TEXTO:

* * * *

Estudios sobre el arte cristiano-indígena del siglo XVI

Pablo Escalante Gonzalbo*
pabloeg@unam.mx
 

Estandarte procesional de madera. Asta forrada con piel de jaguar. Guarniciones de plumas y adornos de oro. La cruz emerge entre las flores y el mono enrosca su cola en el travesaño. Obra realizada en 1531, representada pictóricamente en el Códice de Tepetlaóztoc, f. 19 v.
Dibujo de Pamela Zubillaga. Propiedad de Pablo Escalante Gonzalbo.
 

ESTAS REFLEXIONES SON un balance rápido de la atención que se ha prestado a la cuestión del arte indígena posterior a la Conquista desde la fundación de nuestro Instituto. Una de las cosas que saltan a la vista, al revisar trabajos de estos años, es que han cambiado mucho las nociones sobre nuestro objeto de estudio y nuestros métodos; también han cambiado los estilos literarios y la idea de lo que es un artículo de investigación. Y tantas otras cosas: los adjetivos que hoy tratamos de evitar en busca de cierta precisión y objetividad eran consustanciales a la Historia del Arte en las décadas de 1930, 1940 o 1950. No existía la noción de lo políticamente incorrecto: así que términos como finura y torpeza, lo bien hecho y el error, la belleza y la monstruosidad eran aceptables para explicar algunas obras y procesos.

* * * *

REGISTROS DE DATOS:
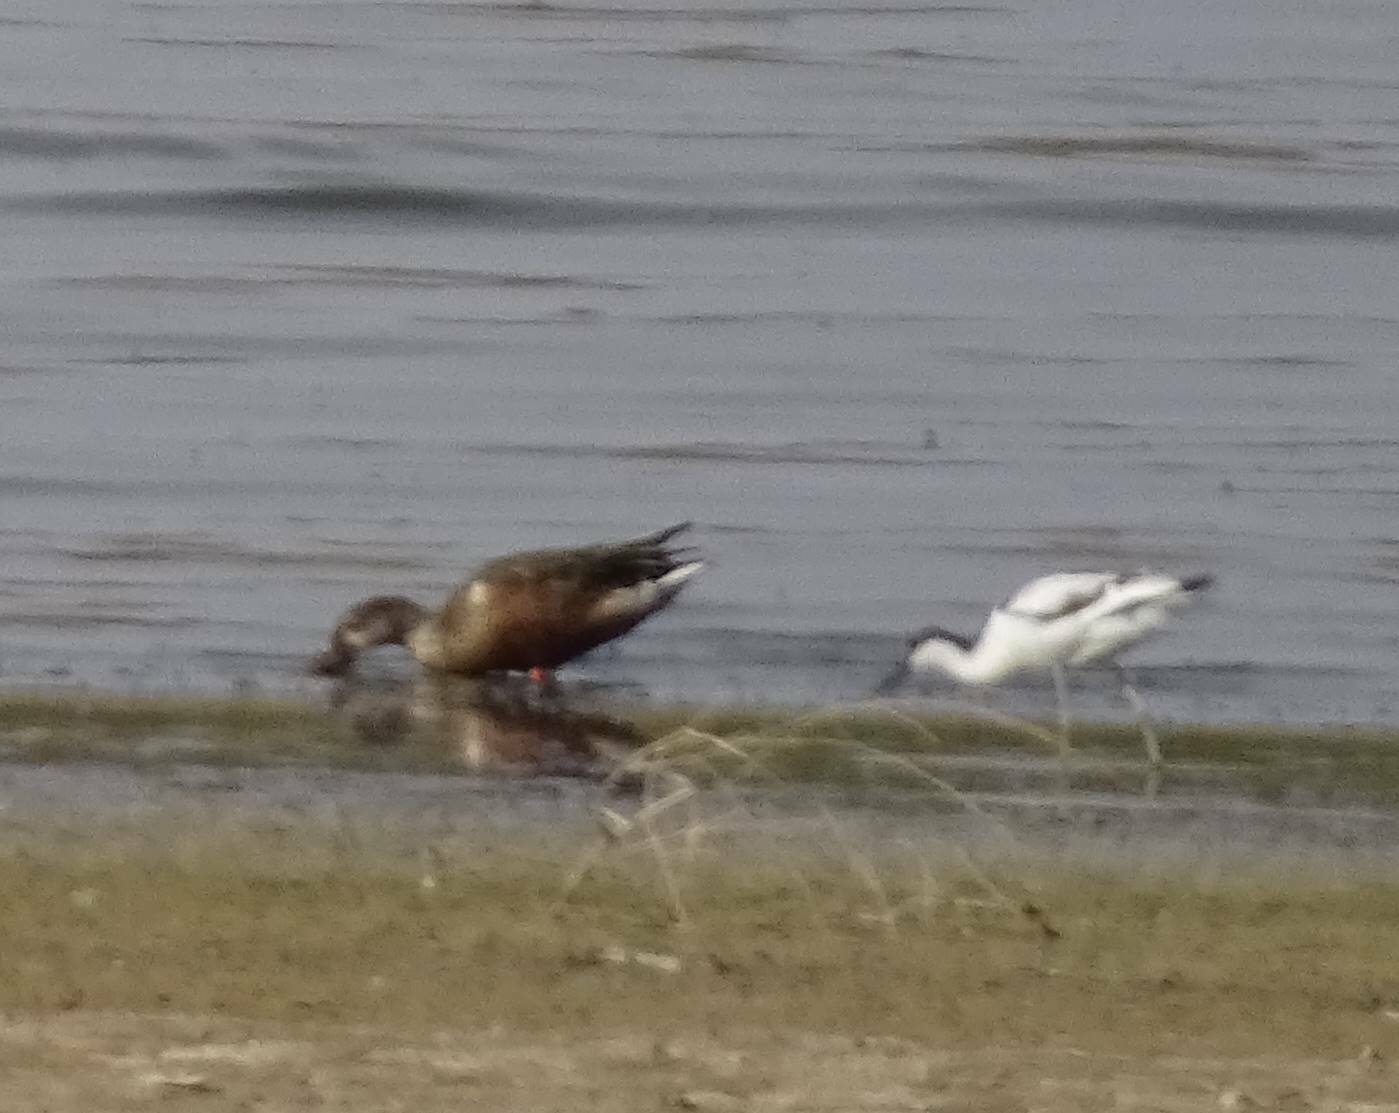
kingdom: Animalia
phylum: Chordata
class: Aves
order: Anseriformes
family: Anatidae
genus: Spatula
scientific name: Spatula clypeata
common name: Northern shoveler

* * * *

COMPLETE LO SIGUIENTE:
- A) Edite el texto sobre el arte cristiano-indígena y reproduzca el fragmento que comienza en "Estandarte procesional de" y termina en "Tepetlaóztoc, f. 19 v.", con "jaguar" sustituido por "ocelote".
- B) Según el texto sobre el arte cristiano-indígena, ¿en qué año se realizó el estandarte procesional de madera?
- C) Prosiga el texto sobre el arte cristiano-indígena del siglo XVI a partir del punto en que se detiene.

RESPUESTAS DEL EJERCICIO:
- A)
Estandarte procesional de madera. Asta forrada con piel de ocelote. Guarniciones de plumas y adornos de oro. La cruz emerge entre las flores y el mono enrosca su cola en el travesaño. Obra realizada en 1531, representada pictóricamente en el Códice de Tepetlaóztoc, f. 19 v.

- B) En 1531.

- C)
También es cierto que la agudeza de la mirada, la intuición de cosas inexplicadas, la visión de campos de estudio que tardarían décadas en formalizarse les dan una fuerza muy llamativa a los viejos estudios.

La historia del reconocimiento del arte indígena colonial en el Instituto de Investigaciones Estéticas comienza con las preguntas e inquietudes de Federico Gómez de Orozco y culmina con los trabajos sobre arte litúrgico del siglo XVI de Elena Isabel Estrada de Gerlero. No somos los responsables exclusivos de ese campo de estudios; en El Colegio de México y en el Instituto Nacional de Antropología e Historia (INAH), y desde otras universidades, como la de Yale o la de California, se han hecho contribuciones decisivas.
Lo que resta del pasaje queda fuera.